Brian Eno, a musical genius whose name is often a crossword answer, said, "I always use the same guitar; I got this guitar years and years ago for nine pounds. It's still got the same strings on it."
That is very surprising. In this deal, though, note "nine." Why is it relevant to South's plan in six spades after West leads the heart queen?
I approve of North's two-no-trump response, showing a balanced hand with at least eight high-card points. It makes getting to the reasonable slam easy. If North starts with the trendy two diamonds "waiting," the auction would continue two spades - three spades, a rebid that North could make with a middling five-count. Here, South could suggest a slam with a four-club control-bid (cue-bid).

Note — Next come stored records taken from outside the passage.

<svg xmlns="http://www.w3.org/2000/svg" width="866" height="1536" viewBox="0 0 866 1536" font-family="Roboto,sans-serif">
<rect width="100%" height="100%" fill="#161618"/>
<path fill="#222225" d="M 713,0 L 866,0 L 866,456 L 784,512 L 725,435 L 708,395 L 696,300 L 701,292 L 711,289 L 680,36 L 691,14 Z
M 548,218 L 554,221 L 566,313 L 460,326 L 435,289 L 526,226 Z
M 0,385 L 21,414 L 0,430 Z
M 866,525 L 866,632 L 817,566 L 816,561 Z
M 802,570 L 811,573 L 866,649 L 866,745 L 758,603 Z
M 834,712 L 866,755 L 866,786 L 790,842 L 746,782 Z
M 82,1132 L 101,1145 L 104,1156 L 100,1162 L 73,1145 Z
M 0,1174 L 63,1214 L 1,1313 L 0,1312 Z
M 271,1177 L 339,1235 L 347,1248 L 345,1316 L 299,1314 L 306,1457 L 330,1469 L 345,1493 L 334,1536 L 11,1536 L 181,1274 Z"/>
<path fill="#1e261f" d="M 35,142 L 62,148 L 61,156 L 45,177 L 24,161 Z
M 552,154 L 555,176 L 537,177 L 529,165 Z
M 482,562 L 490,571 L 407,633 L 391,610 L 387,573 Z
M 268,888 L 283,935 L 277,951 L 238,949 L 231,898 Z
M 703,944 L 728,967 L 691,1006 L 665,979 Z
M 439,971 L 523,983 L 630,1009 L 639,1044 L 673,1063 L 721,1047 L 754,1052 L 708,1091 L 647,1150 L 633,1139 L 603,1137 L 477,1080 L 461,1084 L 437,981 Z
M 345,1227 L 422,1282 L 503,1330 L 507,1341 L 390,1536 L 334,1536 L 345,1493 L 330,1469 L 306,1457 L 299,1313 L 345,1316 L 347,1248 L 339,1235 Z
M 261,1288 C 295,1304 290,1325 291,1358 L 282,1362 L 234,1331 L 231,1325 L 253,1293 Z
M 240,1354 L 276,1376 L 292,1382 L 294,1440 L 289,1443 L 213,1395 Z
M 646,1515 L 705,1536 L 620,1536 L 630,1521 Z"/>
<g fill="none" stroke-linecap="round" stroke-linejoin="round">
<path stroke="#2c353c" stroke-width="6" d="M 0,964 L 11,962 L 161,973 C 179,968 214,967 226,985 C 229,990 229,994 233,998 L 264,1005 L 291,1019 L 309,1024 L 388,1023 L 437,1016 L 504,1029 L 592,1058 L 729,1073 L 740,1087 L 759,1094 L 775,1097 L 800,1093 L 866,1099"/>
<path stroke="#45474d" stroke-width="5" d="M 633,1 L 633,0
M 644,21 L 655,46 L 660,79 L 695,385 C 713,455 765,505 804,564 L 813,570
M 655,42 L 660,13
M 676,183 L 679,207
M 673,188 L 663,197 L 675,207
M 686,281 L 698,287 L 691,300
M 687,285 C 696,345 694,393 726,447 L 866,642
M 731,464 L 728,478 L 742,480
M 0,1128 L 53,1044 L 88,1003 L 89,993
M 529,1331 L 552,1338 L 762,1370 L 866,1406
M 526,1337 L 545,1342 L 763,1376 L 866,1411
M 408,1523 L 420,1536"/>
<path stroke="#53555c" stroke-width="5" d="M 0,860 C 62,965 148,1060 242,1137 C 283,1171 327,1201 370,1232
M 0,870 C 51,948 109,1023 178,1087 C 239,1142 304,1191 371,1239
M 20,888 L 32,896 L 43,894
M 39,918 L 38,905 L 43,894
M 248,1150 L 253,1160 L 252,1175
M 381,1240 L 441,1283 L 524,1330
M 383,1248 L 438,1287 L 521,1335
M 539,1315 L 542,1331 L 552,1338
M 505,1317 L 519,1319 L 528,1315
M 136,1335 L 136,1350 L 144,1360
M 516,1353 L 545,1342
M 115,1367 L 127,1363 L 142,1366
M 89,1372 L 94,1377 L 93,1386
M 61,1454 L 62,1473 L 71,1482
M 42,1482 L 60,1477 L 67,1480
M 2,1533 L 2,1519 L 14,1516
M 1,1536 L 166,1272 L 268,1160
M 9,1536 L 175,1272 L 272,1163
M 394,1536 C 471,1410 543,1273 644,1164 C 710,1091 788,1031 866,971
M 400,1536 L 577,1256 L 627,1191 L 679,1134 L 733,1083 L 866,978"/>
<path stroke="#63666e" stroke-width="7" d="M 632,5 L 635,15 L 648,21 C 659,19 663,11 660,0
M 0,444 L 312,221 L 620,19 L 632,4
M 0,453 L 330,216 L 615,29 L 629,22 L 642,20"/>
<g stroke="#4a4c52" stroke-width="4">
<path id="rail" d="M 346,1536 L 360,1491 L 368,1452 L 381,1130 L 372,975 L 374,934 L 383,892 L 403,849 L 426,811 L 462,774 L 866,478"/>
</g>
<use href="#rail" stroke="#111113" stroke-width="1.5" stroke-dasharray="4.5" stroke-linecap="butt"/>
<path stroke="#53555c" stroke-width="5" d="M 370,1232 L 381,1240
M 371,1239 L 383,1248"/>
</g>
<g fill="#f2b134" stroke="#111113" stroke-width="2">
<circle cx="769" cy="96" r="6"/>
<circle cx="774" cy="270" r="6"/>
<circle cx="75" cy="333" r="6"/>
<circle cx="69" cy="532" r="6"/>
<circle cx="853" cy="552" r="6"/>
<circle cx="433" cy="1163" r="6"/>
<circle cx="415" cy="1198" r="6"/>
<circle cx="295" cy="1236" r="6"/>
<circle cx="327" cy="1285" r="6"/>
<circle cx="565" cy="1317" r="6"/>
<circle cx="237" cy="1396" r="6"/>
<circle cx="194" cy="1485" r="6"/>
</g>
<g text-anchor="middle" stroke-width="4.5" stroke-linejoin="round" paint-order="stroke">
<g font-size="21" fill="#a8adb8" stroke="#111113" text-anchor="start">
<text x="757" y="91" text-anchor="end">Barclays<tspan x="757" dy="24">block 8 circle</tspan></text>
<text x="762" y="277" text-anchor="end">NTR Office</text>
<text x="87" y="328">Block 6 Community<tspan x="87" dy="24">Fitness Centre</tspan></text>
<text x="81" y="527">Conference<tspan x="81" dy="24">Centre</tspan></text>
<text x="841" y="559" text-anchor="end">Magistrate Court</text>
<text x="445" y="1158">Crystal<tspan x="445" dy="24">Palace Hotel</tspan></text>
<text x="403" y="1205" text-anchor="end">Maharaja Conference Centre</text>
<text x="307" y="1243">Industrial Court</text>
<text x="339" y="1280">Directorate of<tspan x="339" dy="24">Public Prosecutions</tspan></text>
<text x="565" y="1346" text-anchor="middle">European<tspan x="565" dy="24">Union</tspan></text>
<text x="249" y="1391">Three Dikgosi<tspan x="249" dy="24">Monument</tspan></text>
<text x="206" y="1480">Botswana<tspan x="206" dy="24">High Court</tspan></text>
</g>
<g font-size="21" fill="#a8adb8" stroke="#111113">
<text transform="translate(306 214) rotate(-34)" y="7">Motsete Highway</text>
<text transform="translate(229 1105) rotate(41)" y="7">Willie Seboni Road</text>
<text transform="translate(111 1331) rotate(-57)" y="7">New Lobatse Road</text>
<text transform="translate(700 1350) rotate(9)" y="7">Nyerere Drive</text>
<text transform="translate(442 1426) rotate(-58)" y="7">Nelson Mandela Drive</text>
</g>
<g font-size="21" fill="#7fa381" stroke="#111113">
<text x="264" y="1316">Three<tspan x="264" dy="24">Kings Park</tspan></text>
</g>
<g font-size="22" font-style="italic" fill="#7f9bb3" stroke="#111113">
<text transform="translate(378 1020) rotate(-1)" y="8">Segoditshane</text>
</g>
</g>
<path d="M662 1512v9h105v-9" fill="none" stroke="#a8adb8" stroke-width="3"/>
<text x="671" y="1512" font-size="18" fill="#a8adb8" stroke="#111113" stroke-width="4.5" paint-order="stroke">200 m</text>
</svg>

If he does, North should cooperate with a four-heart control-bid. He would prefer to have the heart ace, but he should show some enthusiasm.
South has 11 top tricks: seven spades, two hearts, one diamond and one club. It looks as though the diamond finesse must work. But there is a better line of play. Declarer should take the first trick in his hand, draw trumps ending on the board, and play a diamond to his nine.
If this loses to the 10 or jack, South next plays a diamond to his queen, having lost nothing. But when East has the 10 and jack of diamonds and West the king, this play saves the contract. It increases the chance from 50 percent to 63 percent.